(Indoor scene change data)
--*--
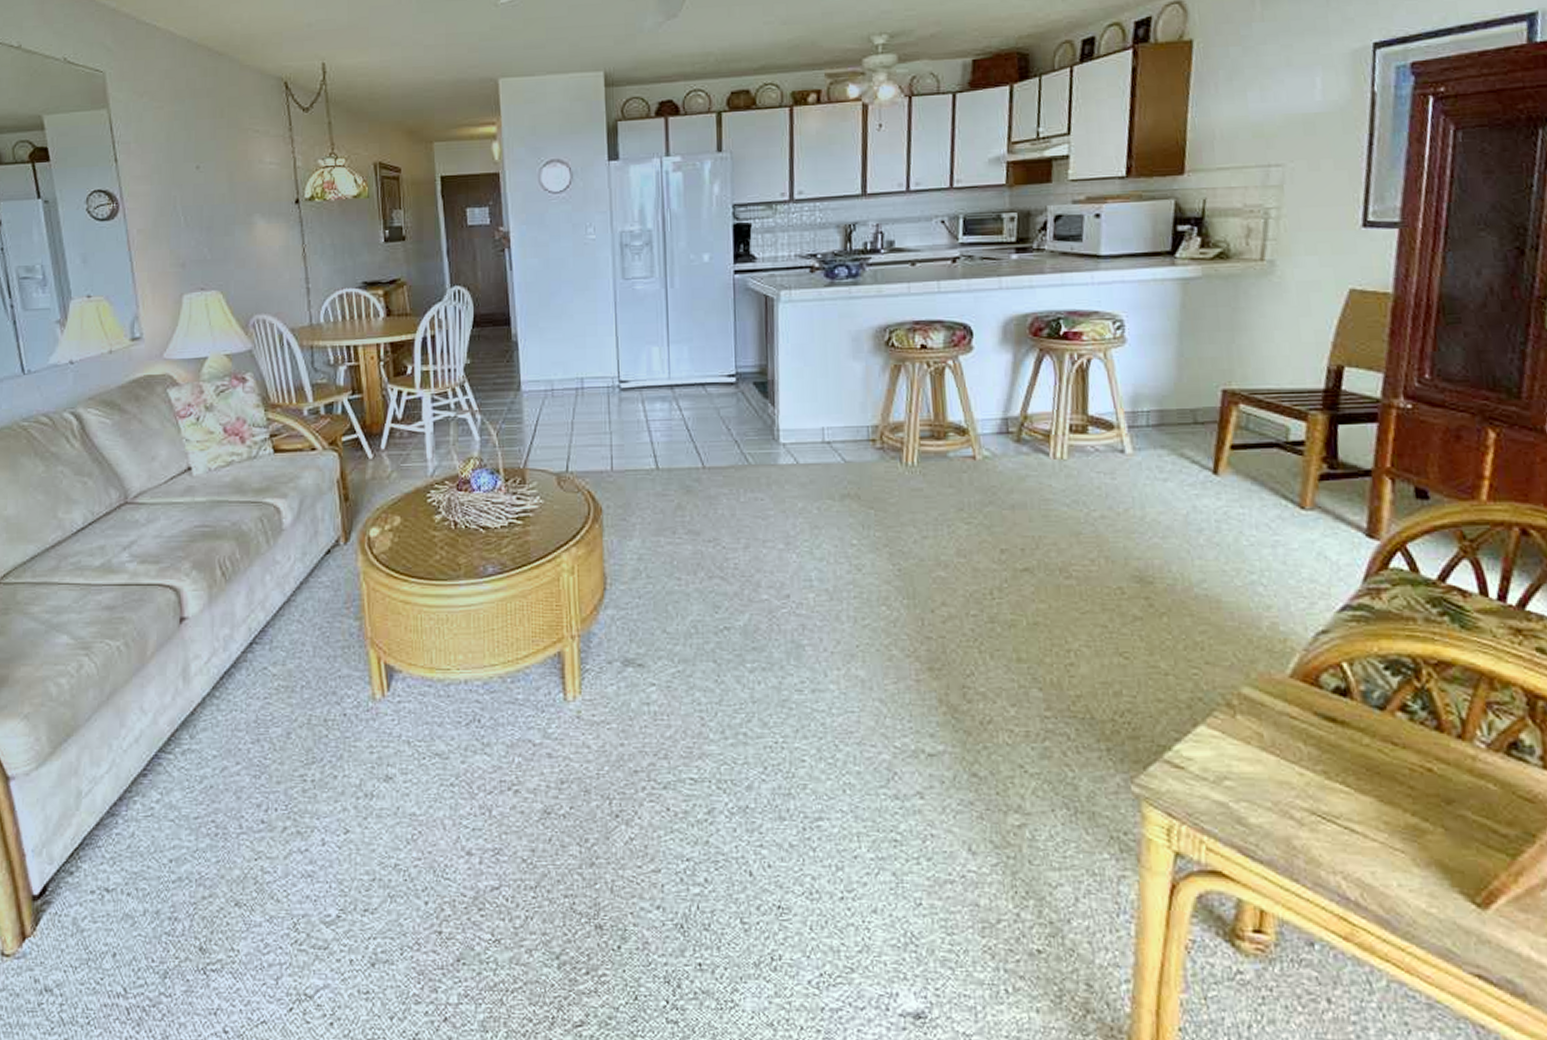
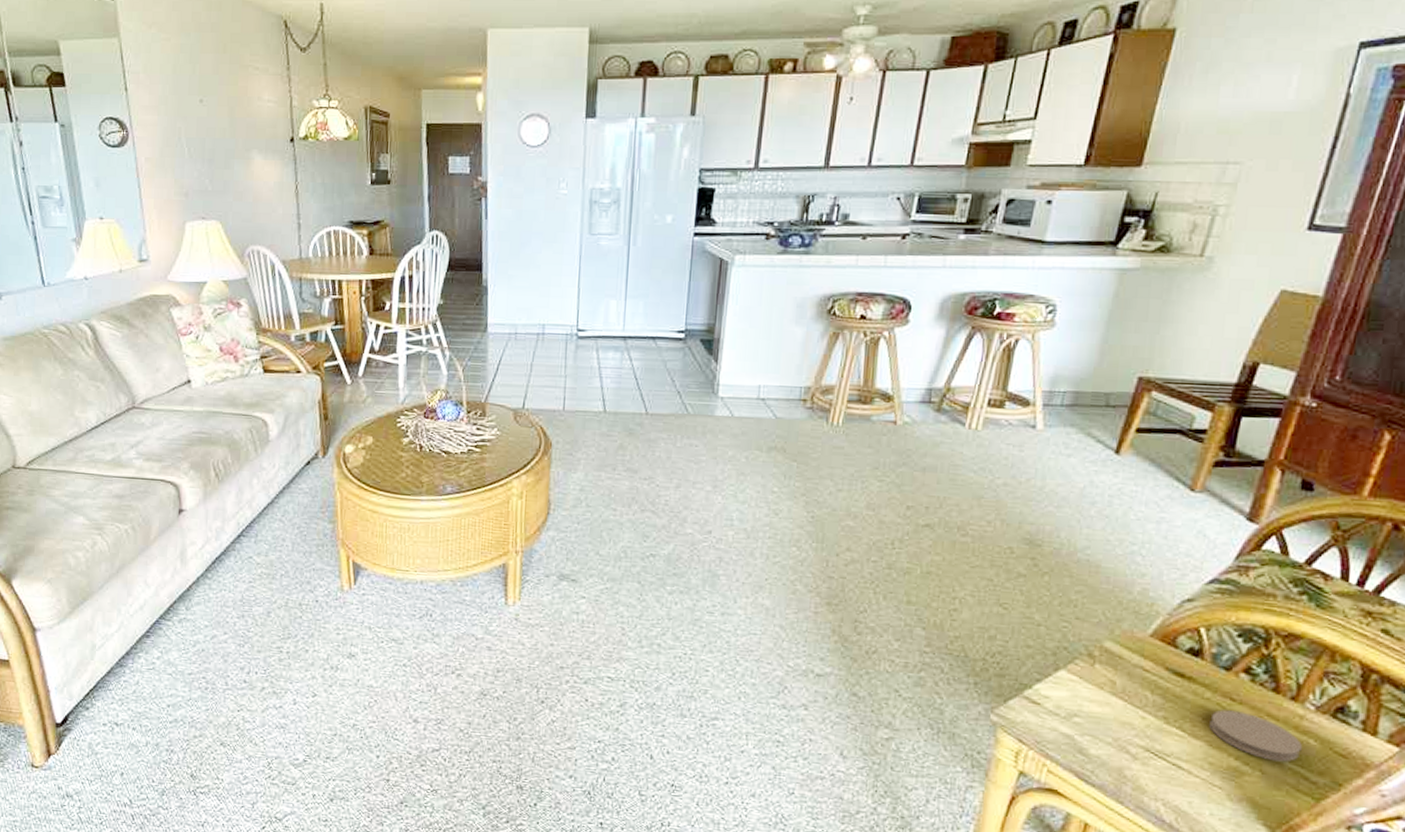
coaster: none [1375,757,1482,814] -> present [1209,710,1302,762]

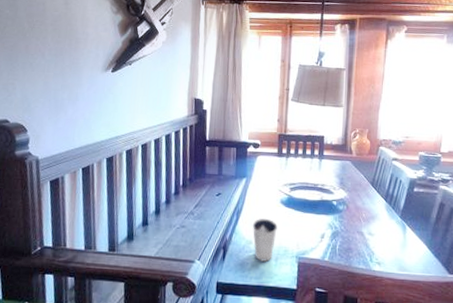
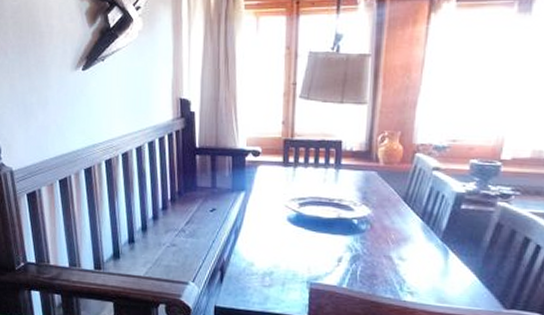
dixie cup: present [252,219,277,262] -> none [253,238,284,286]

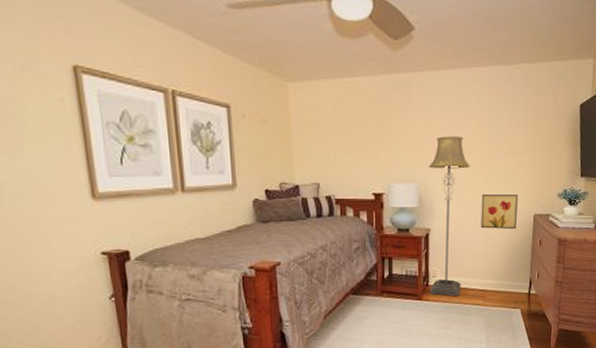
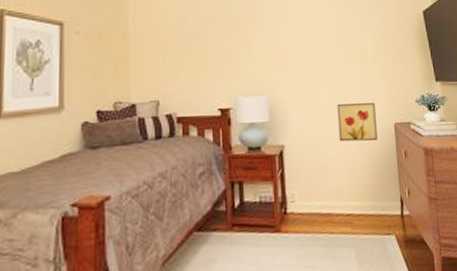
floor lamp: present [429,136,470,297] -> none [279,46,325,225]

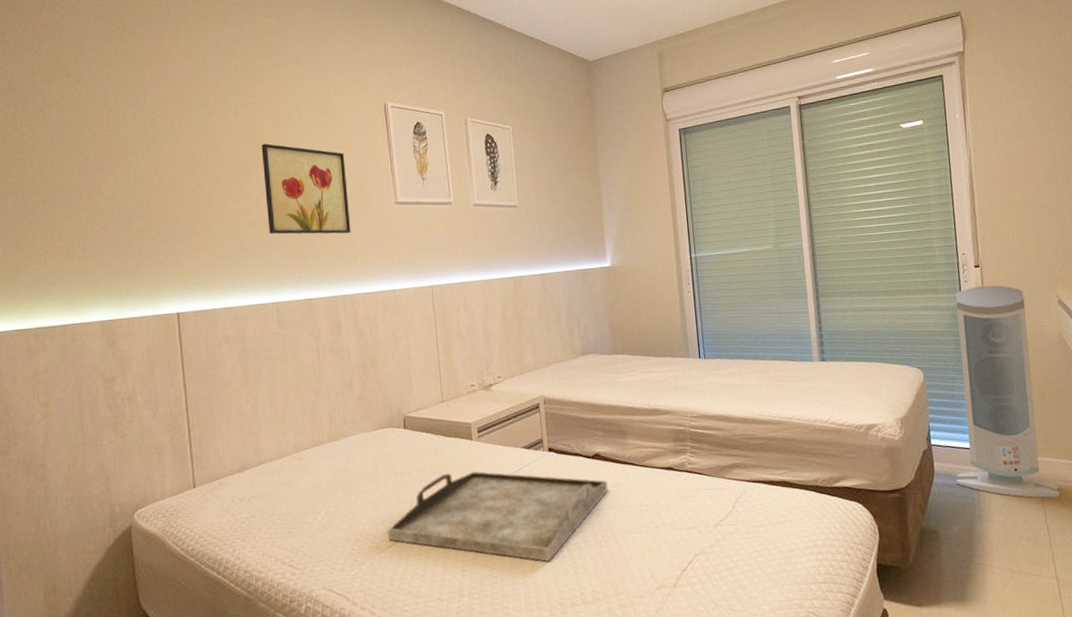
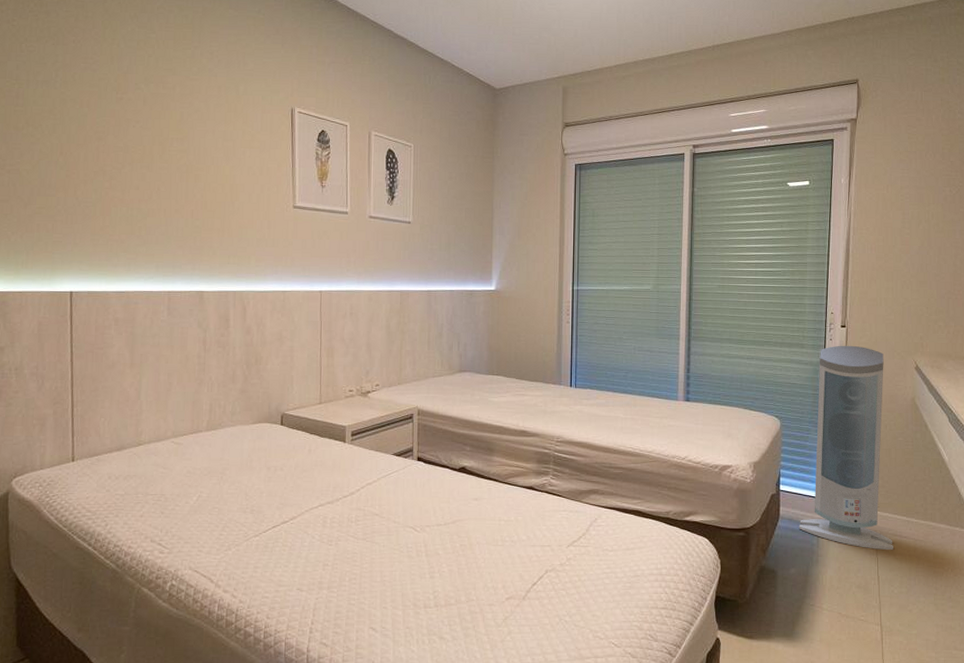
wall art: present [261,143,351,235] -> none [166,135,248,232]
serving tray: present [388,471,608,562] -> none [256,471,471,564]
--*--
**REQUIRED ACTION**
Reproduce the entries above exactly, without images.

**EXERCISE RESULT**
coaster: none [1375,757,1482,814] -> present [1209,710,1302,762]

dixie cup: present [252,219,277,262] -> none [253,238,284,286]

floor lamp: present [429,136,470,297] -> none [279,46,325,225]

wall art: present [261,143,351,235] -> none [166,135,248,232]
serving tray: present [388,471,608,562] -> none [256,471,471,564]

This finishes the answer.